Dead Rat


There is a dead rat somewhere. The question is: Where?

For one thing, there is this business of the expulsion of Russian diplomats from western countries. Journalists everywhere keep clamouring for evidence of the Russian government’s involvement in the Salisbury incident, and Boris Johnson is quoted as replying that Russia’s complicity is “rather like the beginning of ‘Crime and Punishment’ in the sense that we are all confident of the culprit, and the only question is whether he will confess or be caught.” To which a Russian Foreign Ministry spokesperson is said to have asked Mr Johnson whether he managed to make it past the beginning of the novel, quoting another line from the book: “From a hundred rabbits you can’t make a horse, a hundred suspicions don’t make a proof.

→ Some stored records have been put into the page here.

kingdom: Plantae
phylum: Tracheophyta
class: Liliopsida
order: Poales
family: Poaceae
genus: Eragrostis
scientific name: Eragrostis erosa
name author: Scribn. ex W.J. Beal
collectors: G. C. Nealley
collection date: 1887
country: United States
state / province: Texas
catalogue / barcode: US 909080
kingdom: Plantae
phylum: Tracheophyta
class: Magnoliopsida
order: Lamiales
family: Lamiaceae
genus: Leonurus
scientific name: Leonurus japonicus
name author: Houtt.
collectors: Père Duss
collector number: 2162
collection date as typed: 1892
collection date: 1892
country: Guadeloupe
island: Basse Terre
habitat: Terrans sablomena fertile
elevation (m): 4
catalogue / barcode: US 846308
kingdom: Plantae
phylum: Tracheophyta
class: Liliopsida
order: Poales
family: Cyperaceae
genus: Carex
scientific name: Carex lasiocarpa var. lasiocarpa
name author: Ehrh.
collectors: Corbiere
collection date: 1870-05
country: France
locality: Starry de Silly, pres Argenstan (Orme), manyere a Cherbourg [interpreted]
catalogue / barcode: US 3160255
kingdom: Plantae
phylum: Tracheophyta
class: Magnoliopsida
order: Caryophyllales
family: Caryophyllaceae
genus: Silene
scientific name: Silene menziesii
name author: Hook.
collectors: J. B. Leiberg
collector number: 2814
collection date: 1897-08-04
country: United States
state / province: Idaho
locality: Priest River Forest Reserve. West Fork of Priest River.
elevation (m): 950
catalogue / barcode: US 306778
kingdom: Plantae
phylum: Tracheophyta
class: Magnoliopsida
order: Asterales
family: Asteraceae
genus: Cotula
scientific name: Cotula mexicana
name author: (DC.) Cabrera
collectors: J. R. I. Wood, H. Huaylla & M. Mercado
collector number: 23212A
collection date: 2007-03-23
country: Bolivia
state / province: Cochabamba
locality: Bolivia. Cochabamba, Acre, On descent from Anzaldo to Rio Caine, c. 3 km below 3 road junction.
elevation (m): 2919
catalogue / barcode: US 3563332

Now they are saying that it’s “not just Salisbury”, it’s a “reckless pattern of behaviour”, and they mention Crimea. So let’s take a look at Crimea.

The 2014 referendum (which overwhelmingly supported reunification with Russia) was undoubtedly flawed and certainly very disputed. Nevertheless, there seems no doubt that only about 10% of the Crimean population spoke Ukrainian as their native language at the time and that the majority of Crimea’s inhabitants have considered themselves ethnically Russian for a very long time (67% in the 1989 census, 60% in 2001 and 65% in 2014). In addition, after the fall of the Soviet Union, exiled Crimean Tartars started returning and made up more than 10% of the population. (Source: Wikipedia 31.03.2018)

Much as the Crimea affair was irregular, the Russian side was very understandable given the country’s long-standing friction with Ukraine. Have we forgotten the sources of that friction? Have we for instance forgotten the pipeline through Ukraine from which Russian gas was “diverted” by Ukraine for years?

Do not misunderstand me: If the Russian government did indeed carry out a public liquidation in Salisbury, I’m all for the expulsion of Russian diplomats. It’s just that the Western hand in this matter does not seem clean. So whose hands are dirtiest?

Why is so little mention made, on the British side, of the murder of Alexander Litvinenko, a case that seemed pretty cut and dried at the time. Even the Russian media thought FSB was responsible. This puzzles me, so I have been reading about it.

Both the murder itself and the British investigation into it appear to have been fairly clumsy affairs, for one thing, and if the Russian secret service was responsible, clumsiness would not have been expected. As for the British, they vociferously requested the extradition of a Russian suspect, failing to remind the media that no civilised country ever extradites its own citizens.

Russia, on the other hand, requested the extradition of Boris Berezhovsky, whom they claimed they suspected. Now there is every reason to suspect this was a front on their part, but there appears to be no doubt that Mr Berezhovsky was a crook who had helped himself most liberally to taxpayers assets when the Soviet Union was dissolved. True, he was not the only one to do so, but people who go to court claiming three billion pounds in damages, as he did in London in 2012, are not your ordinary paper thief.

The British refused to extradite him. Moreover, they have been protecting a number of other personages that are lining UK banks with their assets. I quote the Telegraph:

Amber Rudd, the Home Secretary, has ordered a retrospective investigation into past cases of “investor visas”, which are open to people who stake £2m or more in the UK.

The visas are a way for the super-rich to fast-track their residency and citizenship in Britain.

About 700 Russians were granted the gold-plated visas between 2008 and 2015, the Home Affairs Committee was told.

So Mr Berezhovsky was not the only Russian crook in the UK. Needless to say, the British do not extradite their citizens either, but granting rich Russians fast-track citizenship takes care of the issue. (I refer to Mr Berezhovsky in the past tense. The findings of his death coincided with suicide. Of course many people assume he was killed, but there was no evidence. The Russian state or the Mafia?)

The Telegraph politely refers to these “about 700” people as “super-rich”. Permit me to use a different word: “Mafia”. State-sponsored public liquidations have rather gone out of fashion, whereas Mafia liquidations are still bread and butter in many countries.

Finally, I wish to make it very clear that I’m not saying the Russians “didn’t do it”. I’m just saying that some pieces of the puzzle just don’t fit. There is a dead rat somewhere.